El sobrino hizo una mueca de fastidio.

—Gerald es historia. Es un nombre que ya no me pertenece. De todo lo que era antes ya no queda nada.

En su mirada de desafío, Jordan encontró la confirmación de aquellas palabras y la sentencia que contenían. Trató de dar un tono conciliador a su voz.

—Los extremos se juntan. A veces basta muy poco para que lo hagan.

—Bonitas palabras, padre Marsalis. Ignoraba que te interesara la filosofía. Si has venido a darme un sermón...

Jordan meneó la cabeza.

—No, he venido porque tenía hambre, pero creo que me he equivocado de lugar.

—Sí. Opino lo mismo.

Se hizo ese instante de silencio que parece interminable entre dos personas que ya no tienen nada que decirse. Jordan dio media vuelta y se marchó. En el murmullo indistinto que había a sus espaldas únicamente oyó la frase «tan solo es un madero».

Desde entonces no había vuelto a verle.

Y ahora estaba subiendo al lugar donde alguien había matado a Jerry Kho, el hombre que tomó posesión de Gerald Marsalis hasta el punto de morir en su lugar.

Cuando se abrieron las puertas del ascensor, lo primero que notó fue el fuerte olor a pintura. La puerta de entrada del piso estaba abierta de par en par y en el interior podía entrever a los de la policía científica, atareados en su investigación. Considerando la identidad de la víctima, sin duda el afán y el empleo de fuerzas y medios serían muy superiores al habitual.

Con toda probabilidad Christopher les había advertido de su llegada, porque el detective James Burroni salió al rellano antes de que el agente de guardia en el piso hiciera ademán de impedirle el paso.

—No hay problema, Pollard, me encargo yo.

Conocía a Burroni desde hacía tiempo y sabía que era un policía discreto. Habían trabajado juntos en el Noveno Distrito cuando todavía era una zona fronteriza, pero no se tenían simpatía. Sin embargo, Jordan no le censuraba; nadie aceptaba fácilmente a un colega que era al mismo tiempo un personaje famoso en Homicidios y el hermano del alcalde. Era de esperar que muchos pensaran que su fulgurante carrera se debía más a su ilustre pariente que a sus méritos reales.

Jordan se sintió como un intruso por su presencia en el lugar del crimen, aunque atañía de cerca a su vida privada. En cierto modo tenía la sensación de que Burroni pensaba lo mismo.

—Hola, James.

—Hola. Lamento que nos veamos en una ocasión como esta.

Jordan hizo un gesto vago con la mano, para disipar la incomodidad del momento. Ambos sabían cómo estaban las cosas, y que no eran precisamente agradables.

—Entra. Te aviso que el espectáculo es duro.

Mientras seguía al detective, Jordan no pudo evitar echar una rápida ojeada a su alrededor.
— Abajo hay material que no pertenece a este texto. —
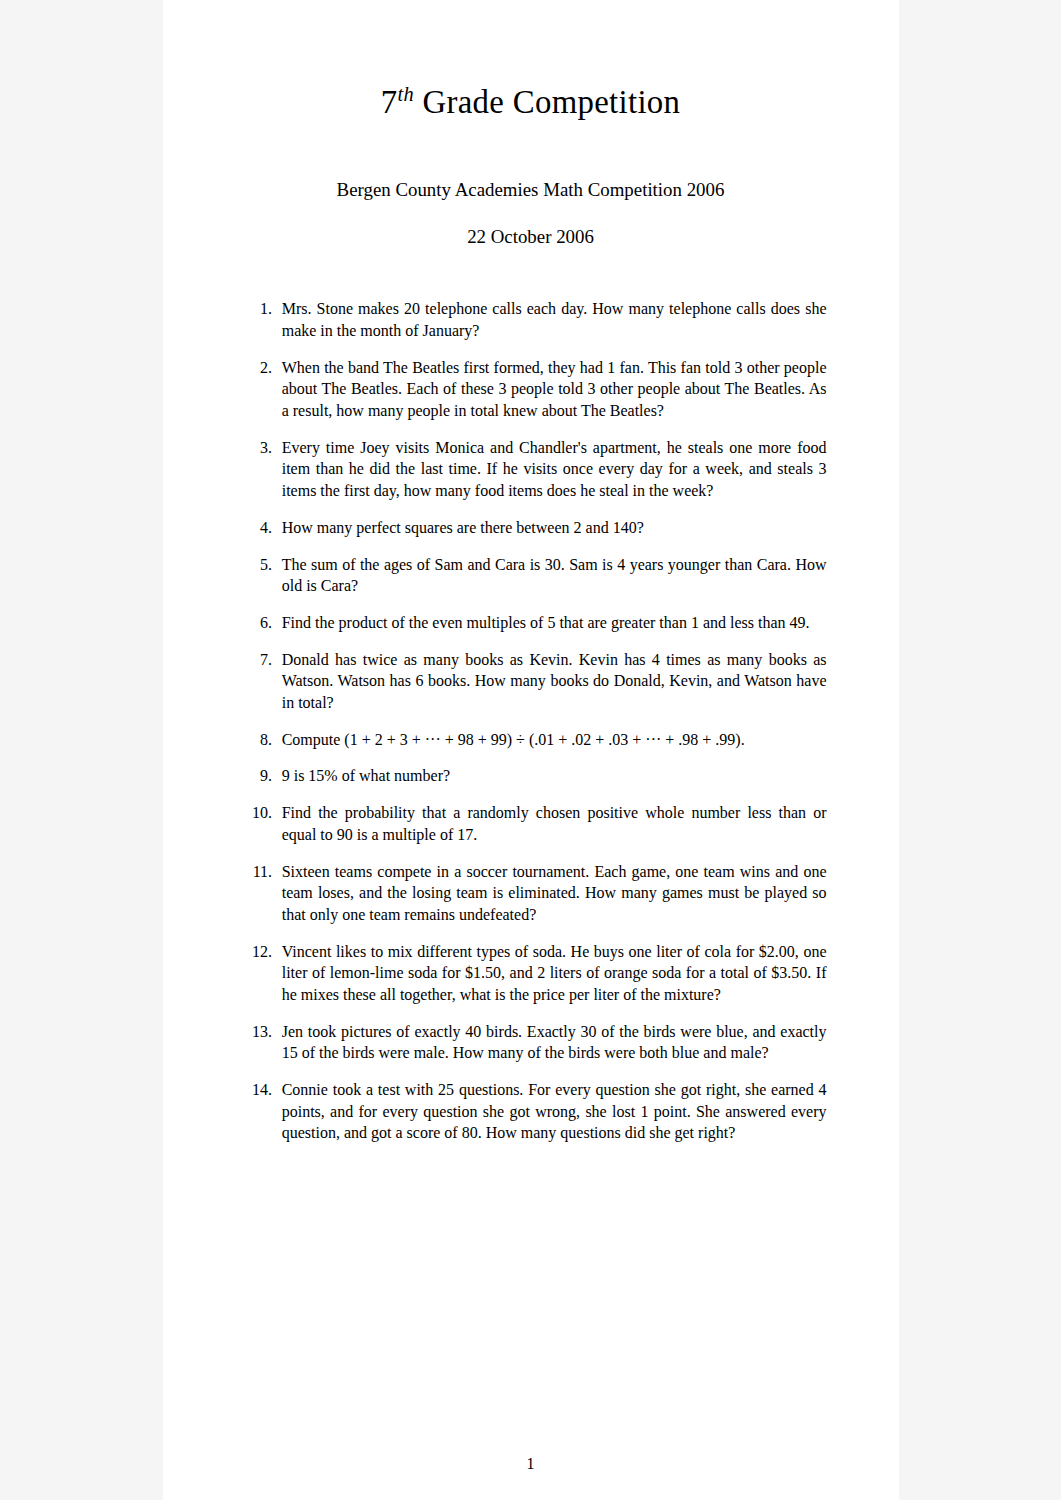7th Grade Competition
Bergen County Academies Math Competition 2006
22 October 2006
Mrs. Stone makes 20 telephone calls each day. How many telephone calls does she make in the month of January?
When the band The Beatles first formed, they had 1 fan. This fan told 3 other people about The Beatles. Each of these 3 people told 3 other people about The Beatles. As a result, how many people in total knew about The Beatles?
Every time Joey visits Monica and Chandler's apartment, he steals one more food item than he did the last time. If he visits once every day for a week, and steals 3 items the first day, how many food items does he steal in the week?
How many perfect squares are there between 2 and 140?
The sum of the ages of Sam and Cara is 30. Sam is 4 years younger than Cara. How old is Cara?
Find the product of the even multiples of 5 that are greater than 1 and less than 49.
Donald has twice as many books as Kevin. Kevin has 4 times as many books as Watson. Watson has 6 books. How many books do Donald, Kevin, and Watson have in total?
Compute (1 + 2 + 3 + ··· + 98 + 99) ÷ (.01 + .02 + .03 + ··· + .98 + .99).
9 is 15% of what number?
Find the probability that a randomly chosen positive whole number less than or equal to 90 is a multiple of 17.
Sixteen teams compete in a soccer tournament. Each game, one team wins and one team loses, and the losing team is eliminated. How many games must be played so that only one team remains undefeated?
Vincent likes to mix different types of soda. He buys one liter of cola for $2.00, one liter of lemon-lime soda for $1.50, and 2 liters of orange soda for a total of $3.50. If he mixes these all together, what is the price per liter of the mixture?
Jen took pictures of exactly 40 birds. Exactly 30 of the birds were blue, and exactly 15 of the birds were male. How many of the birds were both blue and male?
Connie took a test with 25 questions. For every question she got right, she earned 4 points, and for every question she got wrong, she lost 1 point. She answered every question, and got a score of 80. How many questions did she get right?
1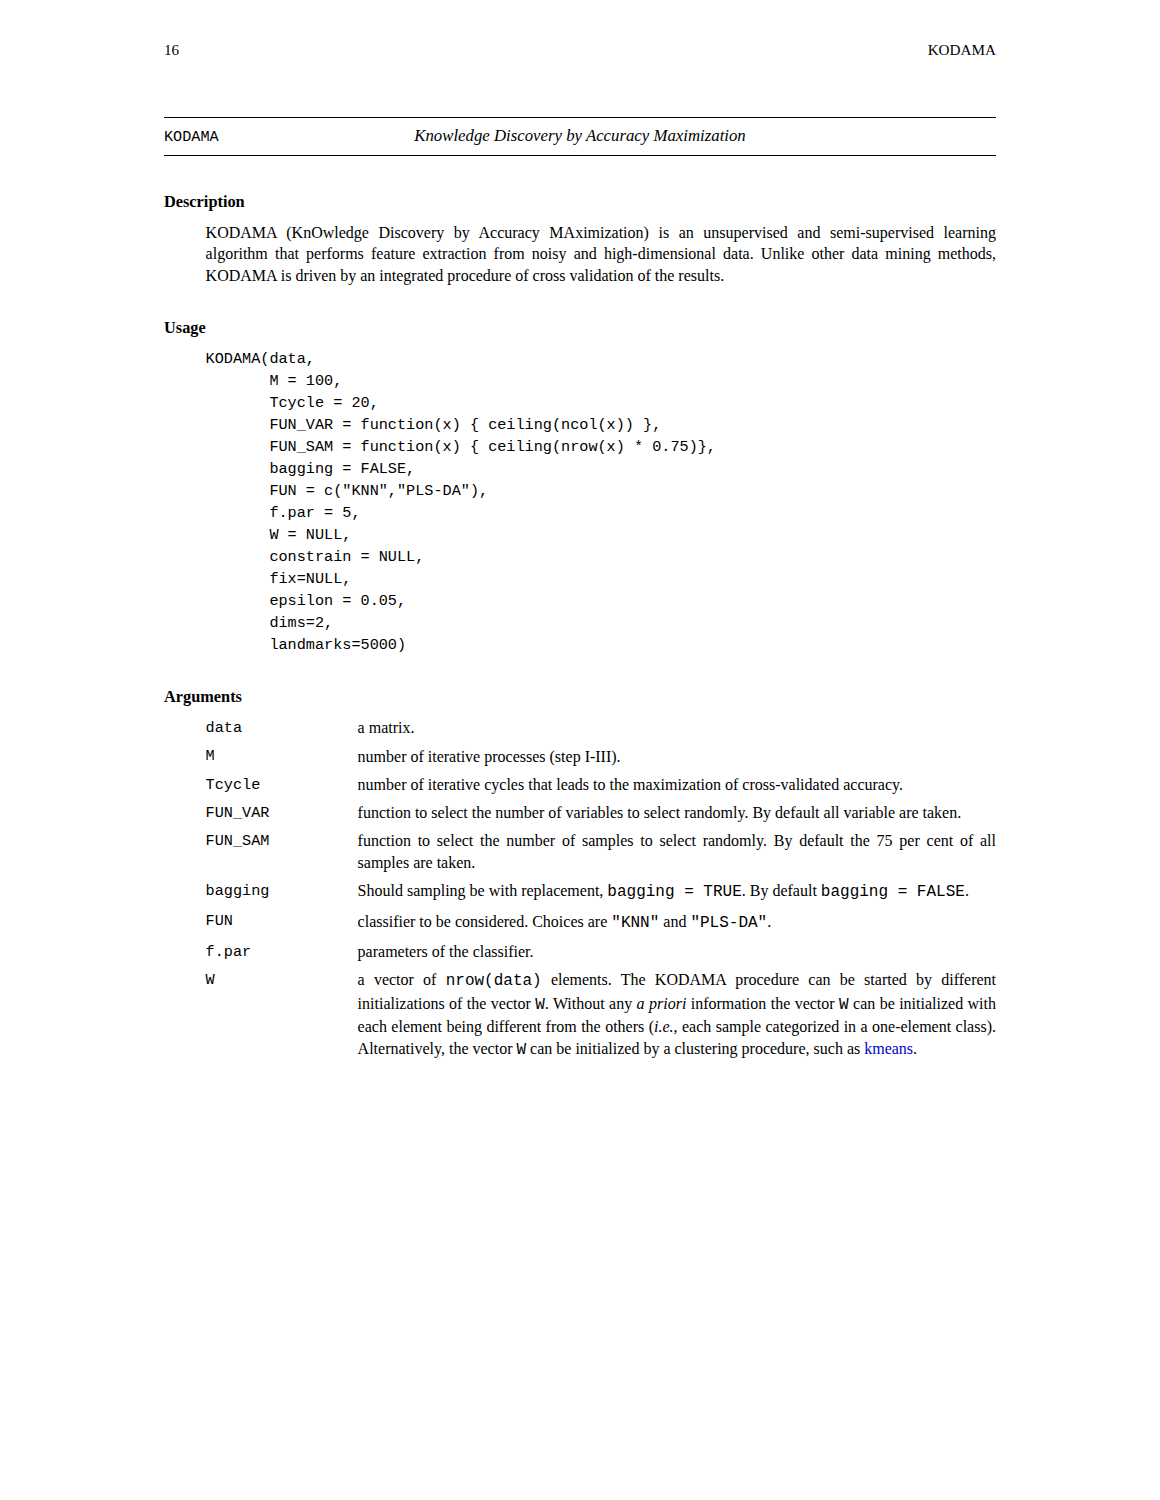16 KODAMA
| KODAMA | Knowledge Discovery by Accuracy Maximization | |
Description
KODAMA (KnOwledge Discovery by Accuracy MAximization) is an unsupervised and semi-supervised learning algorithm that performs feature extraction from noisy and high-dimensional data. Unlike other data mining methods, KODAMA is driven by an integrated procedure of cross validation of the results.
Usage
KODAMA(data,
       M = 100,
       Tcycle = 20,
       FUN_VAR = function(x) { ceiling(ncol(x)) },
       FUN_SAM = function(x) { ceiling(nrow(x) * 0.75)},
       bagging = FALSE,
       FUN = c("KNN","PLS-DA"),
       f.par = 5,
       W = NULL,
       constrain = NULL,
       fix=NULL,
       epsilon = 0.05,
       dims=2,
       landmarks=5000)
Arguments
data
a matrix.
M
number of iterative processes (step I-III).
Tcycle
number of iterative cycles that leads to the maximization of cross-validated accuracy.
FUN_VAR
function to select the number of variables to select randomly. By default all variable are taken.
FUN_SAM
function to select the number of samples to select randomly. By default the 75 per cent of all samples are taken.
bagging
Should sampling be with replacement, bagging = TRUE. By default bagging = FALSE.
FUN
classifier to be considered. Choices are "KNN" and "PLS-DA".
f.par
parameters of the classifier.
W
a vector of nrow(data) elements. The KODAMA procedure can be started by different initializations of the vector W. Without any a priori information the vector W can be initialized with each element being different from the others (i.e., each sample categorized in a one-element class). Alternatively, the vector W can be initialized by a clustering procedure, such as kmeans.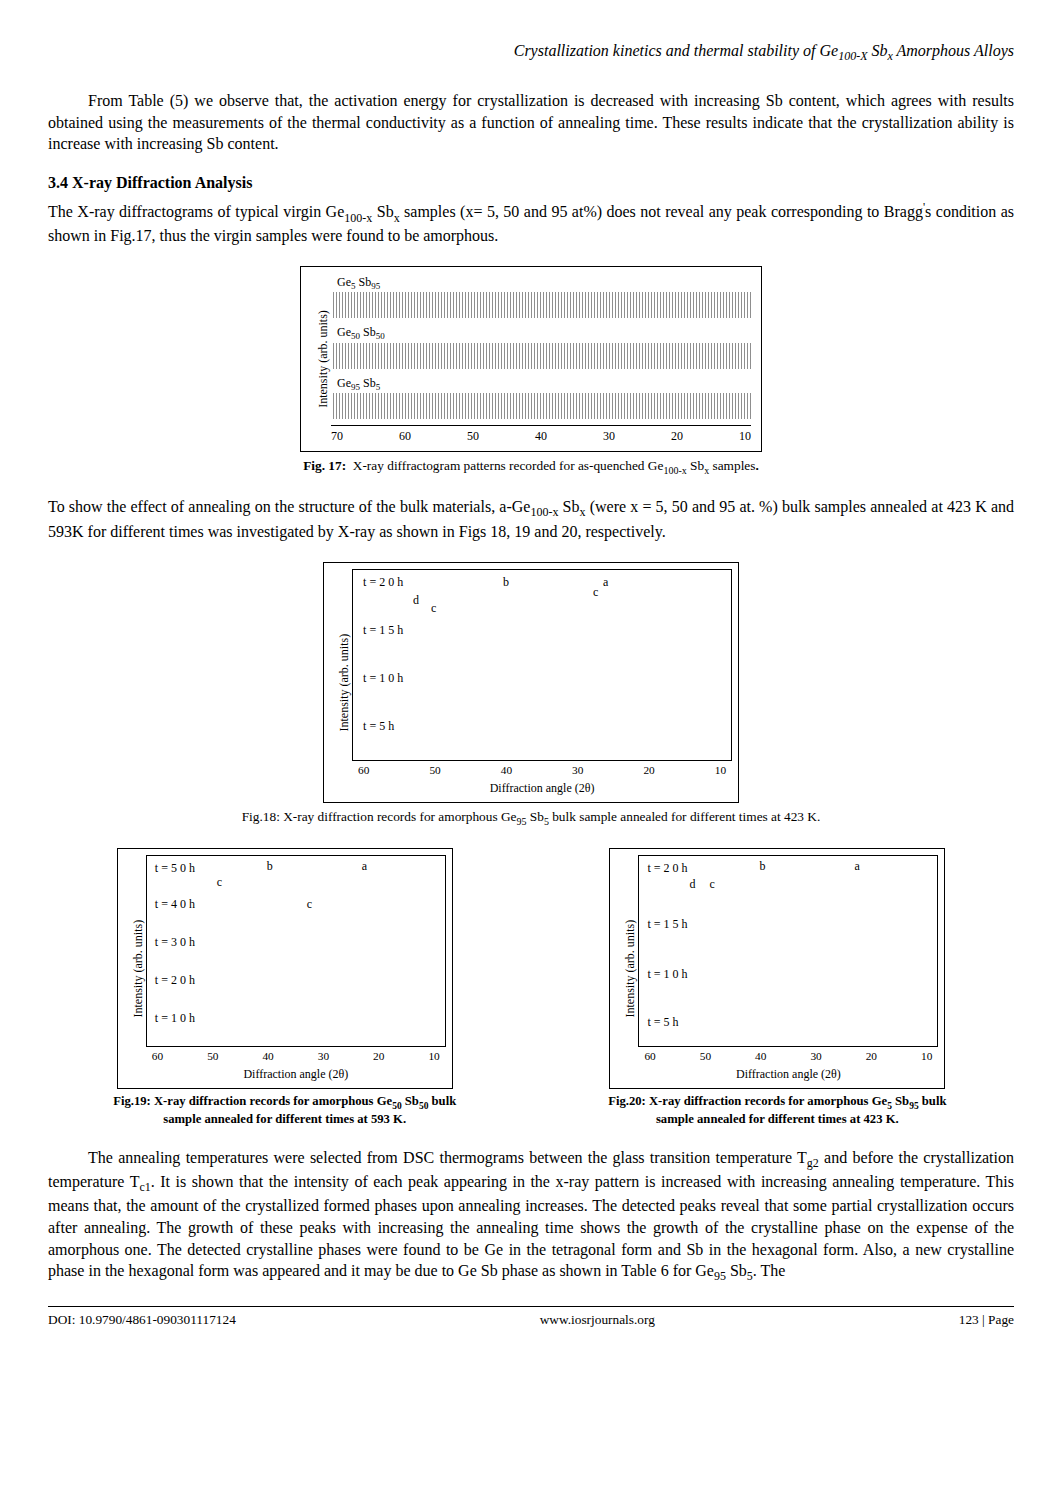Crystallization kinetics and thermal stability of Ge100-X Sbx Amorphous Alloys
From Table (5) we observe that, the activation energy for crystallization is decreased with increasing Sb content, which agrees with results obtained using the measurements of the thermal conductivity as a function of annealing time. These results indicate that the crystallization ability is increase with increasing Sb content.
3.4 X-ray Diffraction Analysis
The X-ray diffractograms of typical virgin Ge100-x Sbx samples (x= 5, 50 and 95 at%) does not reveal any peak corresponding to Bragg's condition as shown in Fig.17, thus the virgin samples were found to be amorphous.
Intensity (arb. units)
Ge5 Sb95
Ge50 Sb50
Ge95 Sb5
70605040302010
Fig. 17: X-ray diffractogram patterns recorded for as-quenched Ge100-x Sbx samples.
To show the effect of annealing on the structure of the bulk materials, a-Ge100-x Sbx (were x = 5, 50 and 95 at. %) bulk samples annealed at 423 K and 593K for different times was investigated by X-ray as shown in Figs 18, 19 and 20, respectively.
Intensity (arb. units)
t = 2 0 h
b
a
c
d
c
t = 1 5 h
t = 1 0 h
t = 5 h
605040302010
Diffraction angle (2θ)
Fig.18: X-ray diffraction records for amorphous Ge95 Sb5 bulk sample annealed for different times at 423 K.
Intensity (arb. units)
t = 5 0 h
b
a
c
t = 4 0 h
c
t = 3 0 h
t = 2 0 h
t = 1 0 h
605040302010
Diffraction angle (2θ)
Fig.19: X-ray diffraction records for amorphous Ge50 Sb50 bulk
sample annealed for different times at 593 K.
Intensity (arb. units)
t = 2 0 h
b
a
d
c
t = 1 5 h
t = 1 0 h
t = 5 h
605040302010
Diffraction angle (2θ)
Fig.20: X-ray diffraction records for amorphous Ge5 Sb95 bulk
sample annealed for different times at 423 K.
The annealing temperatures were selected from DSC thermograms between the glass transition temperature Tg2 and before the crystallization temperature Tc1. It is shown that the intensity of each peak appearing in the x-ray pattern is increased with increasing annealing temperature. This means that, the amount of the crystallized formed phases upon annealing increases. The detected peaks reveal that some partial crystallization occurs after annealing. The growth of these peaks with increasing the annealing time shows the growth of the crystalline phase on the expense of the amorphous one. The detected crystalline phases were found to be Ge in the tetragonal form and Sb in the hexagonal form. Also, a new crystalline phase in the hexagonal form was appeared and it may be due to Ge Sb phase as shown in Table 6 for Ge95 Sb5. The
DOI: 10.9790/4861-090301117124 www.iosrjournals.org 123 | Page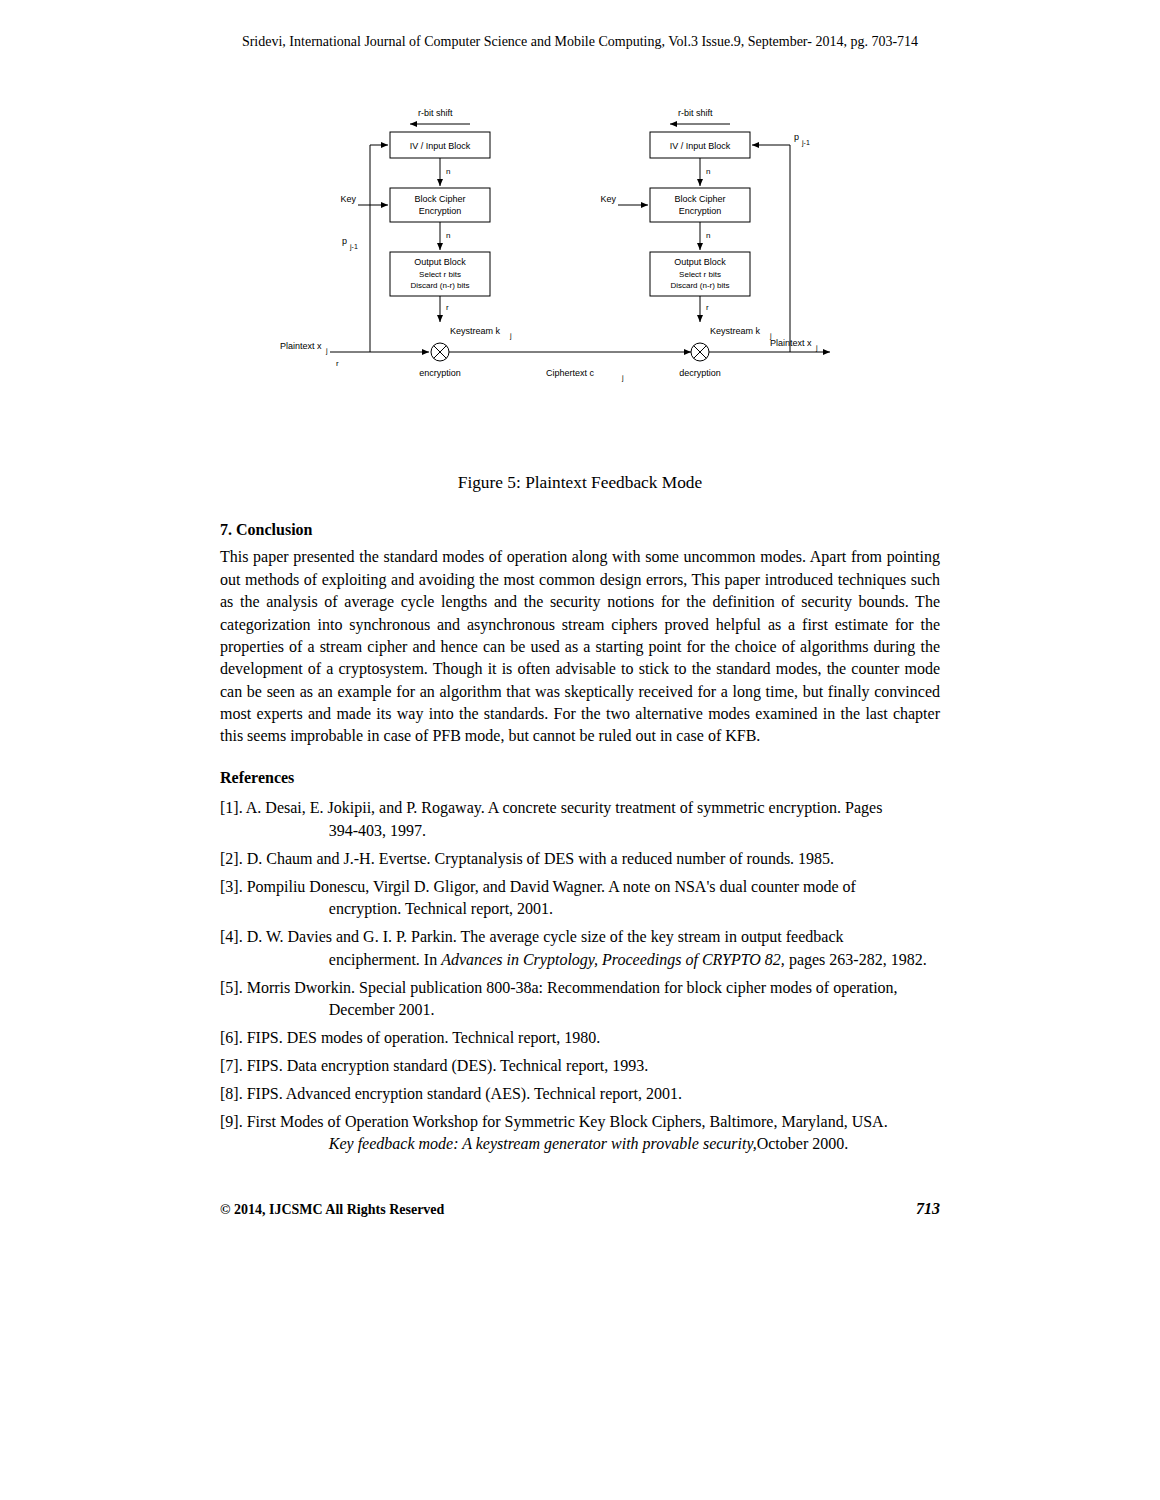Sridevi, International Journal of Computer Science and Mobile Computing, Vol.3 Issue.9, September- 2014, pg. 703-714
r-bit shift IV / Input Block n Block Cipher Encryption Key n Output Block Select r bits Discard (n-r) bits r Keystream k j Plaintext x j r encryption Ciphertext c j p j-1 r-bit shift IV / Input Block n Block Cipher Encryption Key n Output Block Select r bits Discard (n-r) bits r Keystream k j Plaintext x j decryption p j-1
Figure 5: Plaintext Feedback Mode
7. Conclusion
This paper presented the standard modes of operation along with some uncommon modes. Apart from pointing out methods of exploiting and avoiding the most common design errors, This paper introduced techniques such as the analysis of average cycle lengths and the security notions for the definition of security bounds. The categorization into synchronous and asynchronous stream ciphers proved helpful as a first estimate for the properties of a stream cipher and hence can be used as a starting point for the choice of algorithms during the development of a cryptosystem. Though it is often advisable to stick to the standard modes, the counter mode can be seen as an example for an algorithm that was skeptically received for a long time, but finally convinced most experts and made its way into the standards. For the two alternative modes examined in the last chapter this seems improbable in case of PFB mode, but cannot be ruled out in case of KFB.
References
[1]. A. Desai, E. Jokipii, and P. Rogaway. A concrete security treatment of symmetric encryption. Pages394-403, 1997.
[2]. D. Chaum and J.-H. Evertse. Cryptanalysis of DES with a reduced number of rounds. 1985.
[3]. Pompiliu Donescu, Virgil D. Gligor, and David Wagner. A note on NSA's dual counter mode ofencryption. Technical report, 2001.
[4]. D. W. Davies and G. I. P. Parkin. The average cycle size of the key stream in output feedbackencipherment. In Advances in Cryptology, Proceedings of CRYPTO 82, pages 263-282, 1982.
[5]. Morris Dworkin. Special publication 800-38a: Recommendation for block cipher modes of operation,December 2001.
[6]. FIPS. DES modes of operation. Technical report, 1980.
[7]. FIPS. Data encryption standard (DES). Technical report, 1993.
[8]. FIPS. Advanced encryption standard (AES). Technical report, 2001.
[9]. First Modes of Operation Workshop for Symmetric Key Block Ciphers, Baltimore, Maryland, USA.Key feedback mode: A keystream generator with provable security, October 2000.
© 2014, IJCSMC All Rights Reserved 713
Además del caos indescriptible que reinaba en el
loft
, tanto que parecía formar parte de la construcción, había una luz primaveral clara y ajena, extrañamente apacible en aquel lugar en el que Jerry Kho había librado su guerra contra sí mismo y contra el mundo.

Entonces le vio.

Se esforzó por mantenerse impasible y frío ante la enésima representación de la crueldad humana, ante ese muchacho que aún no había cumplido treinta años y que alguien había asesinado y ridiculizado incluso después de la muerte.

Se arrodilló junto al cuerpo de su sobrino, ante aquellos ojos muy abiertos y aquella pintura roja de marioneta infernal que subrayaba el escarnio extremo de su posición. Burroni respondió a la pregunta que podía verse en su mirada.

—Por el examen sumario parece que lo estrangularon y después lo colocaron de esta manera. La muerte ocurrió hace unas horas.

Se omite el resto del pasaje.